大学の部活動は3密になるため休止、授業はオンラインのため、アパートで3食、自炊をしているとのこと。
 高校生の頃は、勉強と部活動で夜半まで全力投球し、帰宅後は山のような宿題に追われ、修行僧のような日々を過ごしていた長女。
 その長女が「今日の夕食は、オムライス作ったよ!」「今日は、うどんにネギとにんじんを刻んでいれて食べた。」「豆腐がたくさんあるんだけど何作ったらいい?」と電話をしてくる。
 彼女は、生まれて初めてのゆったりとした時間を、食事がつくることができて幸せだと言っていた。

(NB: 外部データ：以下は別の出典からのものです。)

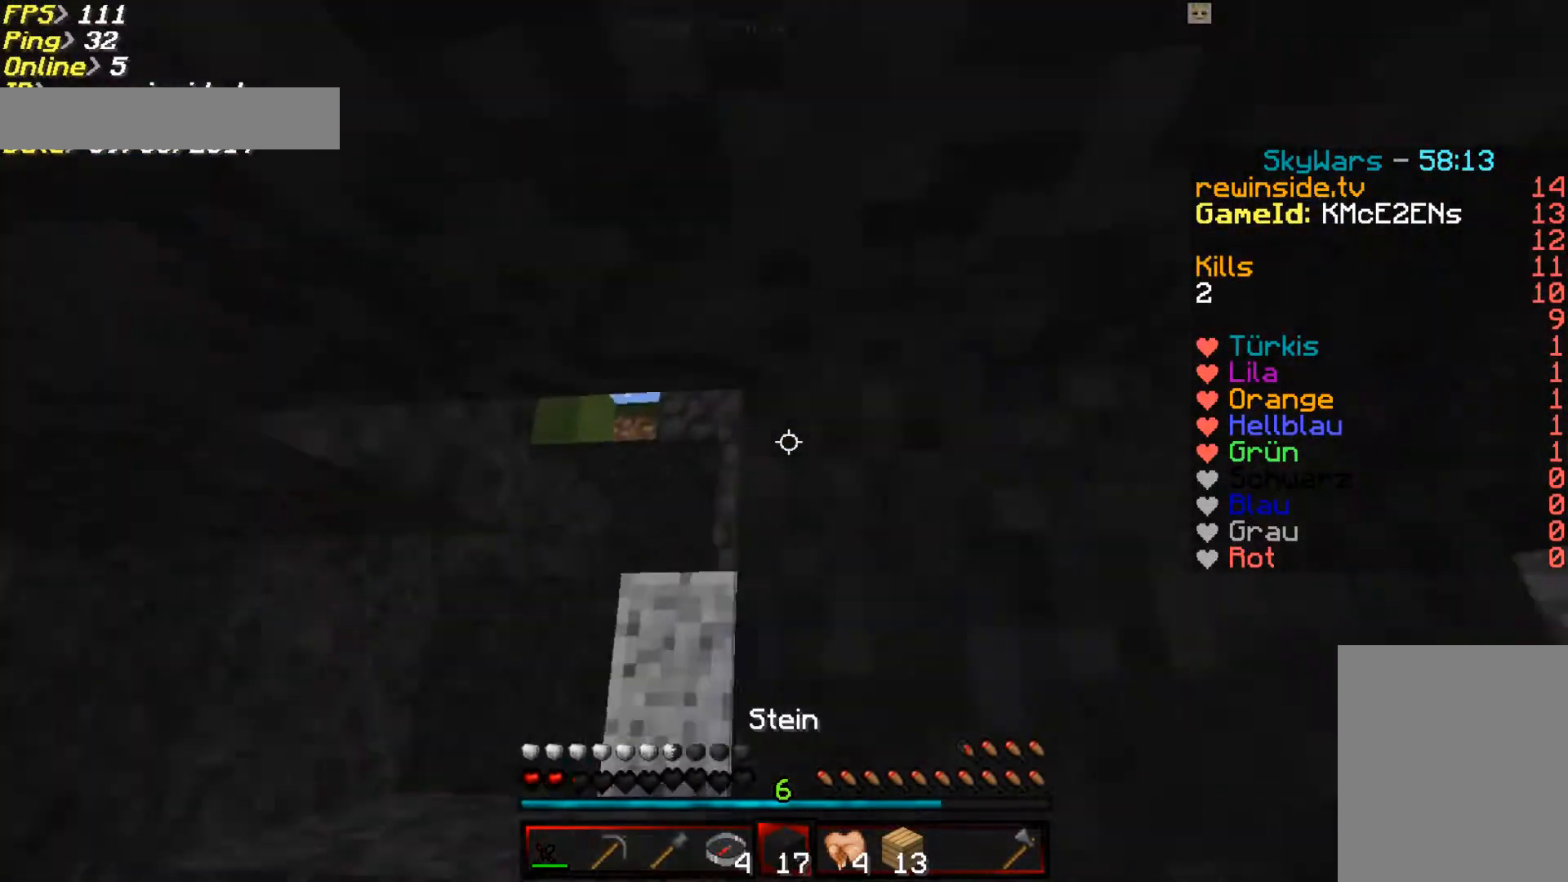
{"keys": ["w"], "mouse": [], "events": [[33, "mouse_right", "up"], [67, "s", "up"], [67, "w", "down"], [117, "a", "up"], [217, "d", "down"], [417, "d", "up"]]}
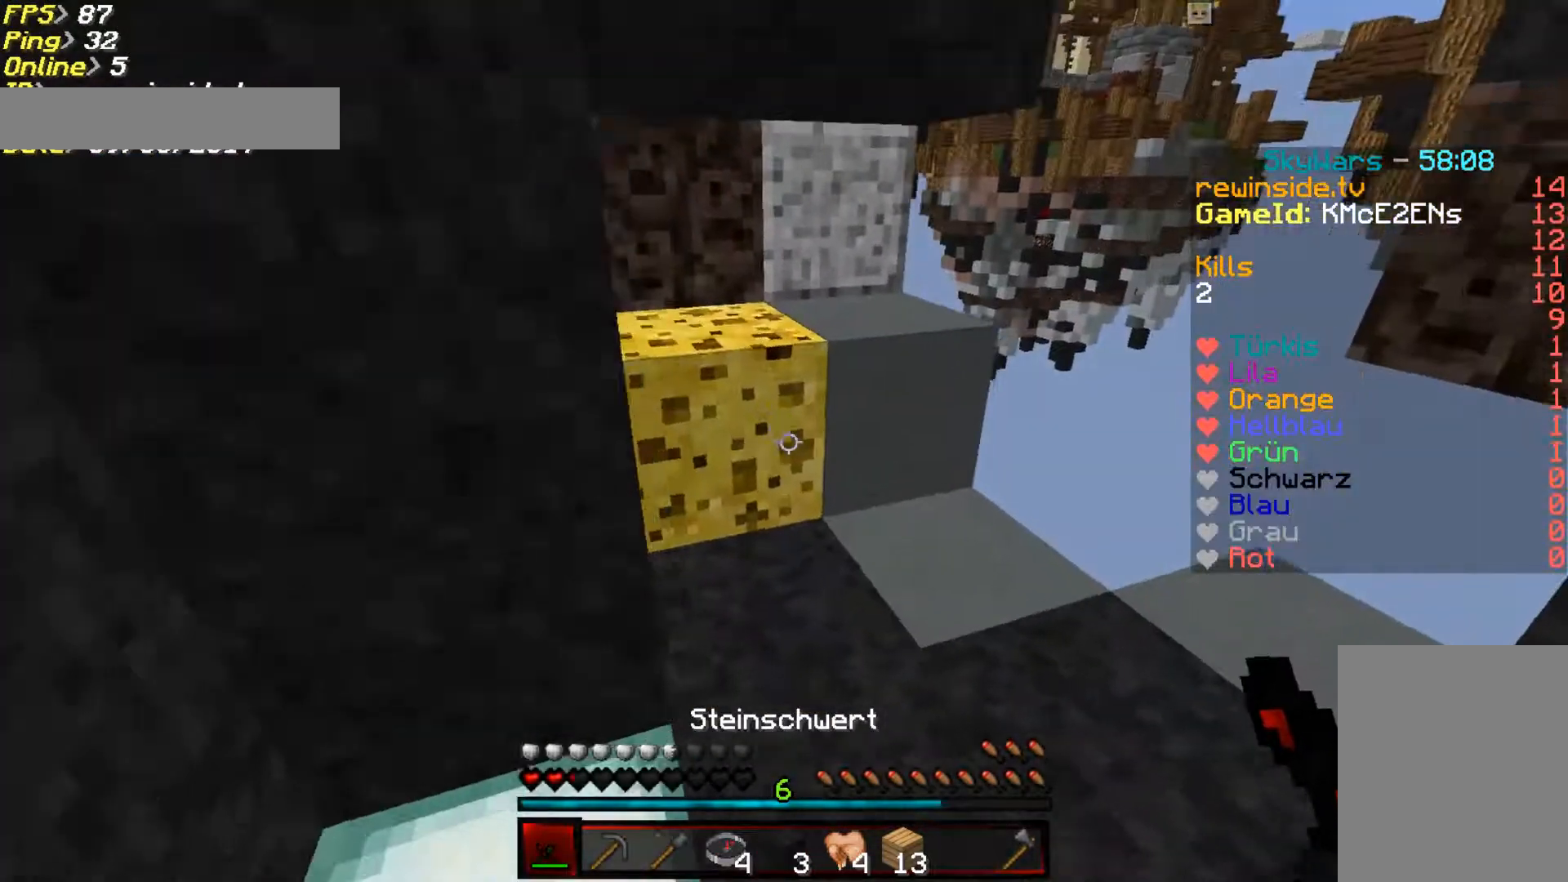
{"keys": ["w"], "mouse": ["left"], "events": [[17, "d", "down"], [17, "mouse_left", "down"], [250, "d", "up"]]}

 高校生の次女も、家族のご飯を作ってくれたり、台所の片付けをよくしてくれるようになった。共働きの私たち夫婦が、朝に晩に家事を分担してやっているところ、「今日は私が食器洗っておくよ。」「今日は、私がおやつを作ったよ。」と家族が喜ぶことをしてくれる。次女作の、国産レモンで作ったタルトは、絶品であった。 

画像7 時間があると子供は怠惰になるのではないか。何かをやらせないといけないと、親は習い事をさせたり、スポーツをさせたり、いろいろと子供の教育に気を回す。しかし、時には、何もしない時間が必要なのではないか、その何もない時間の中で、子供が自ら興味を持つことを見つけ出すこと。それを親は、そっと見守り手助けをすることが必要なのではないかと思った。
 これが、この在宅期間での10代半ばの思春期の子供を持つ親の立場からの私の感想である。

 コロナの影響で、いまだ苦しんでおられる方、そして、金銭的に困窮している人もおられ、心が痛む。そういう方々に平安が訪れるよう祈りつつ、
未来ある子供たちの教育を、実りあるものにしたいと思う、今日この頃である。